真面目なお兄さんの言うことにゃ(狡噛)
*『エロいお姉さんの言うことにゃ』の直後。
「志恩」
「なによ〜ぅ、慎也く・・・痛ッ!」
宜野座の強要に「パワハラよ〜」と嘆いていた唐之杜は狡噛に呼ばれて顔を上げ、止めをさされた。
なだらかな彼女の額に、狡噛の親指によって弾かれた中指の第一間接までが勢いよく埋没した。曰く、デコピンだ。しかし、ただのデコピンではない。まず音が凄い。肌を弾くどころか骨までめり込むような鈍い音だった。次に威力。たかが指一本と侮るなかれ。衝撃で唐之杜の首が90度上へのけ反った。全身鍛え上げている狡噛。勿論、握力や指の力だって相当なものだ。それを一つの指の爪に集約した威力など、正直知りたくはない。
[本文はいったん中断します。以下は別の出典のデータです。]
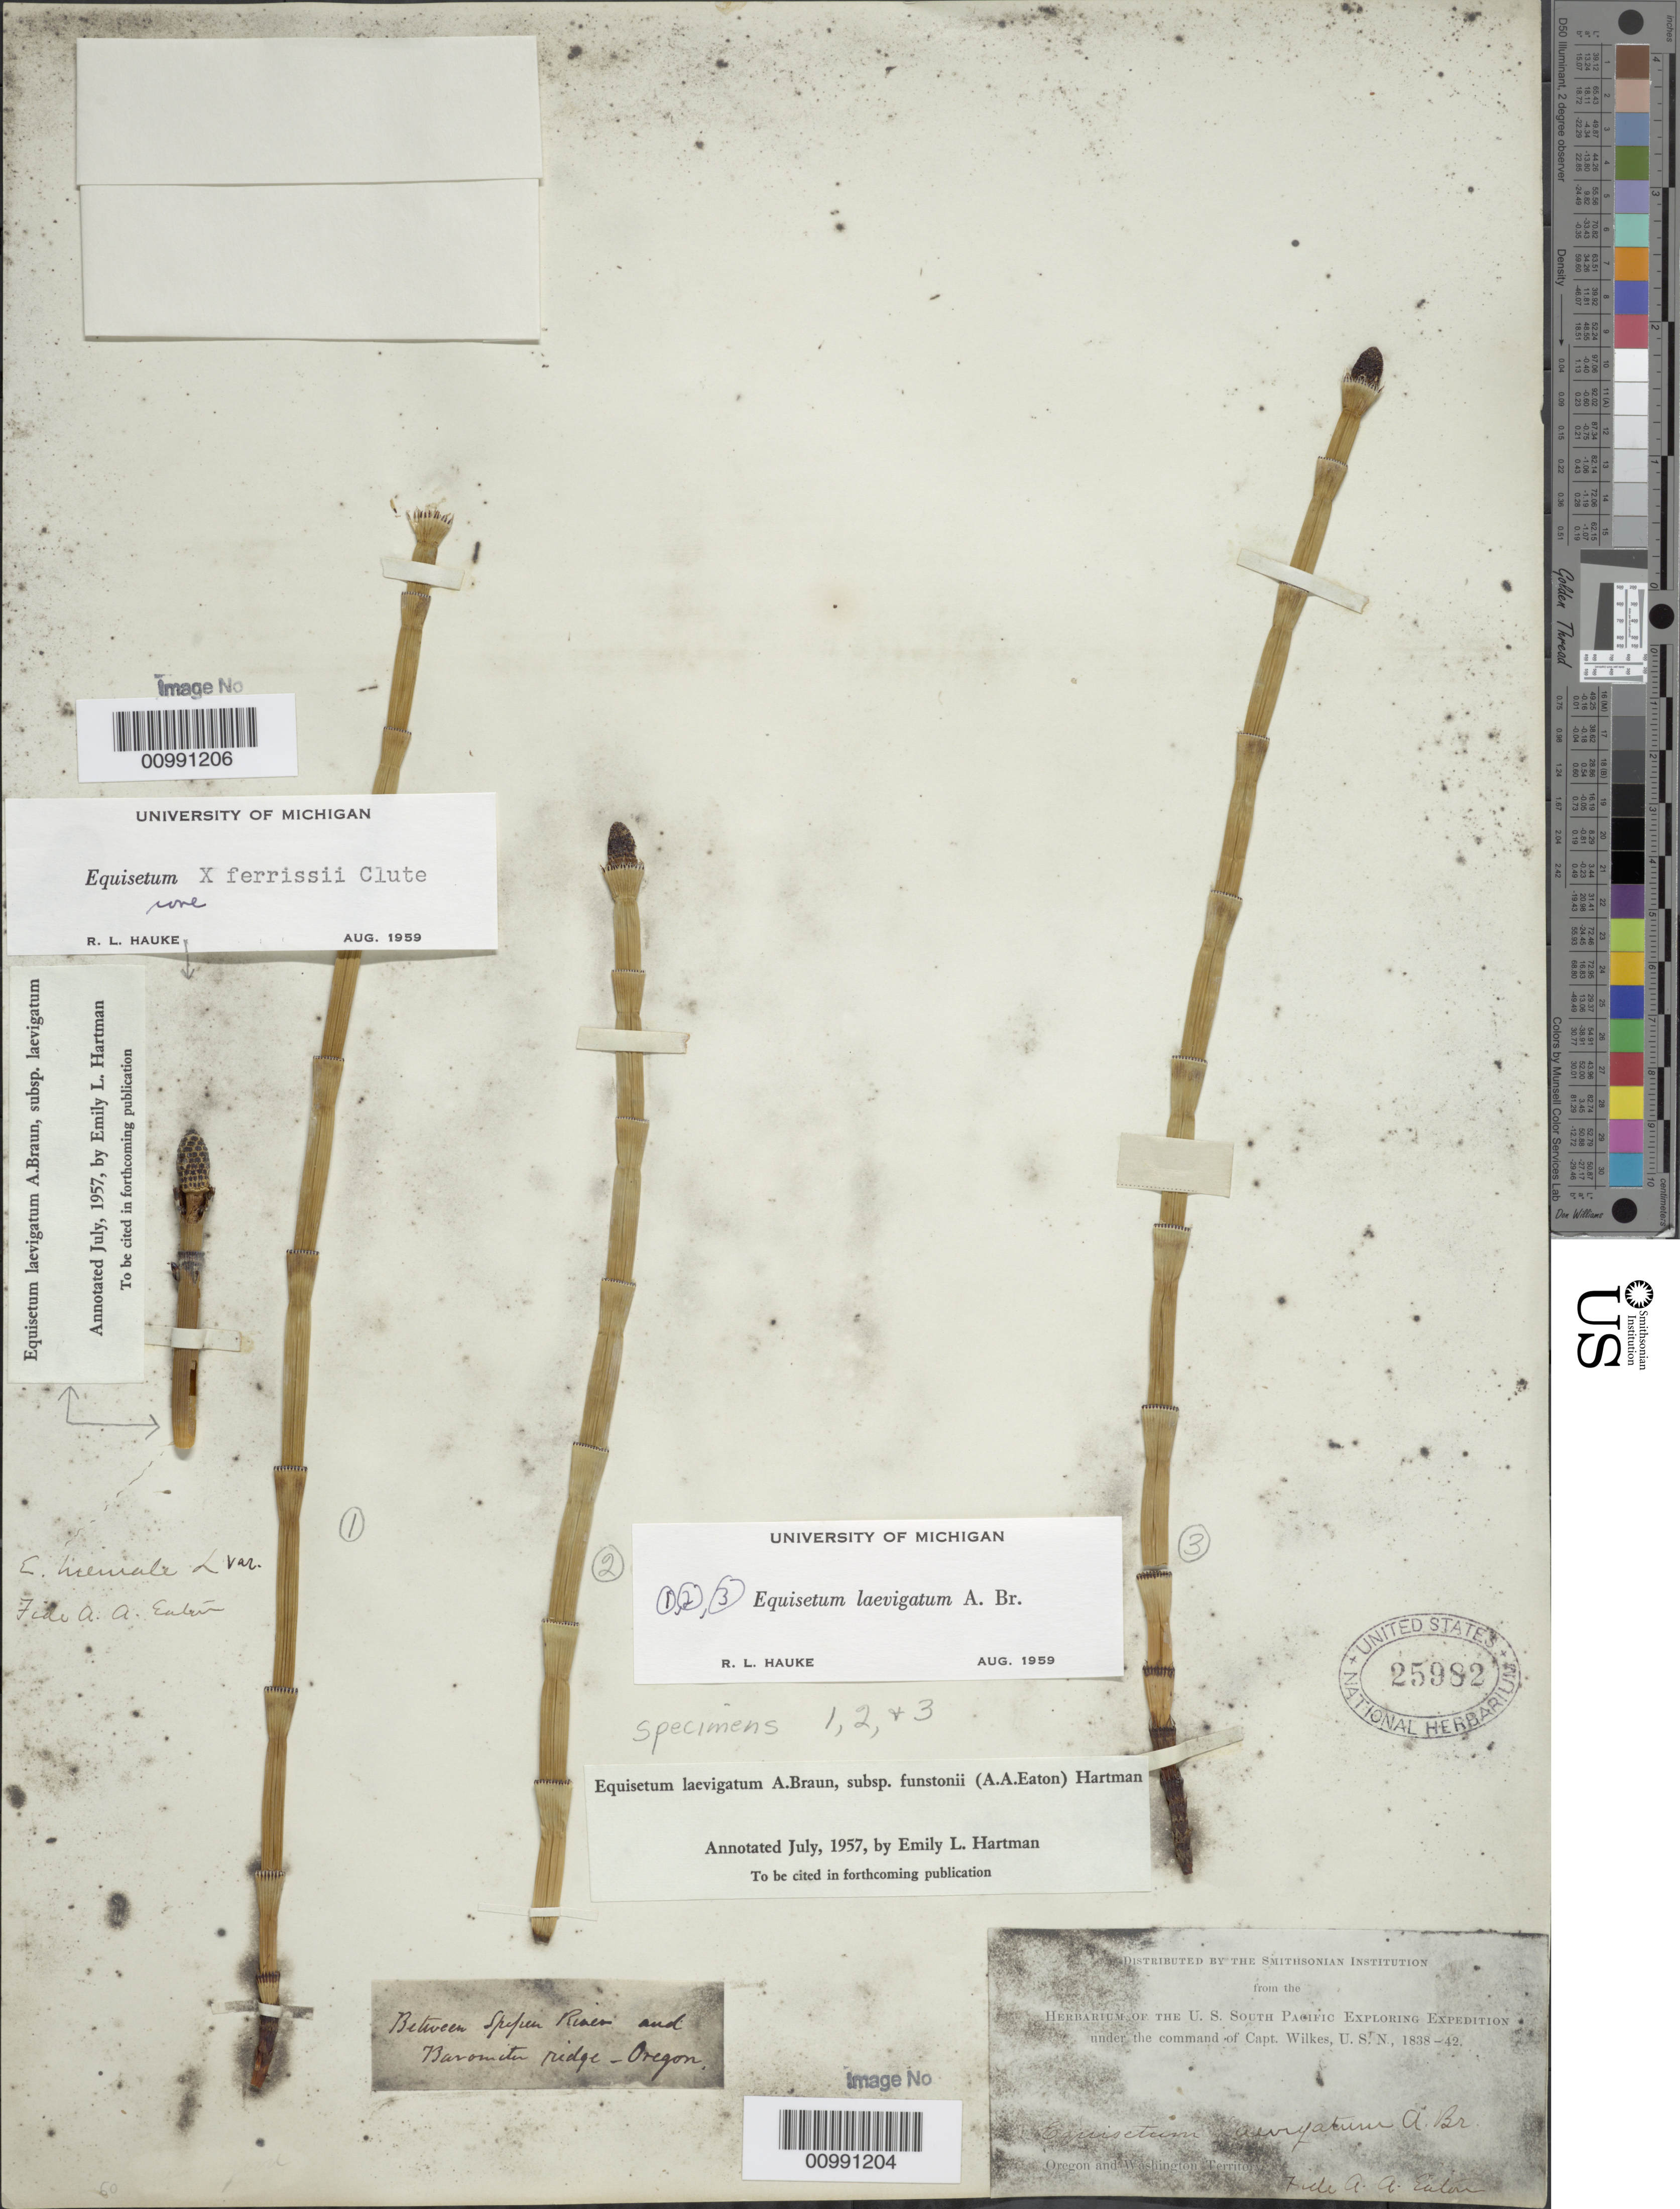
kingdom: Plantae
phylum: Tracheophyta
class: Polypodiopsida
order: Equisetales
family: Equisetaceae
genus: Equisetum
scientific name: Equisetum x ferrissii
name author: Clute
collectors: Wilkes Explor. Exped. & A. A. Eaton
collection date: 1838/1842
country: United States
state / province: Oregon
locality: Oregon and Washington Territory, between Spipen [interpreted] river and Barometer ridge - Oregon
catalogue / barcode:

すっと音もなく背後に立たれて、撰華は思わず戦慄した。視界の端に、唐之杜がもんどりうっているのが見える。
「撰華」
「わ、わたくしは何も申しておりませんわよ!」
名前を呼ばれて咄嗟に額を隠す。
「違うから」
違うって何が?どれが?
何のことかわからなかった撰華は、はひ?とまぬけな声を出した。
「だから・・・志恩が言ってた」
「ぁ、ああっ『オホモダチ』のことなら誰も信じてませんわよ」
というか、言い出しっぺの志恩ですら本気で思っての言葉ではなく、質の悪い冗談のつもりだっただろう。
「そっちじゃない」
「え?」
「だから・・・」
ますますわからないという顔をした撰華に、狡噛は少し逡巡したあと、まだ額をガードしていた彼女の細い手首にやんわりと手をかけ退けさせる。空いたスペースに自分の頬を滑り込ませて、そっと耳許で囁いた。
「嬉しくないわけじゃ、ないからな」
それだけ言って、早々に離れていった。彼の顔を見ると、ばつが悪そうに視線を逸らされた。照れているのだろう、少し頬が紅い。
撰華は一瞬だけぽかんとした後、ホールドアップ状態で固まっていた自分の両腕を前へ突きだし、目の前の狡噛の首へと絡めた。
「慎也さん好きです!」
「はいはい」
しんやさんしんやさんすきすきだいすきわかったわかったからはなせいやですいやですはなしませんわー!
巻き付いて離れない撰華を狡噛は叱りつけるが、その声はどこか優しい。腕は撰華の背に回しているあたりちゃっかりしている。
真面目なお兄さんの言うことにゃ
(なんだ。あいつらはまだまとまってなかったのか)
(宜野座さんにですら言われてしまうなんて・・・)
(どういう意味だ常守)
(え?あっい、いや・・・)
(日頃の行いじゃないですか)
(ほんと、じれったいわ〜)(復活した)
女性陣のガールズトーク聞きたいな!という話でした。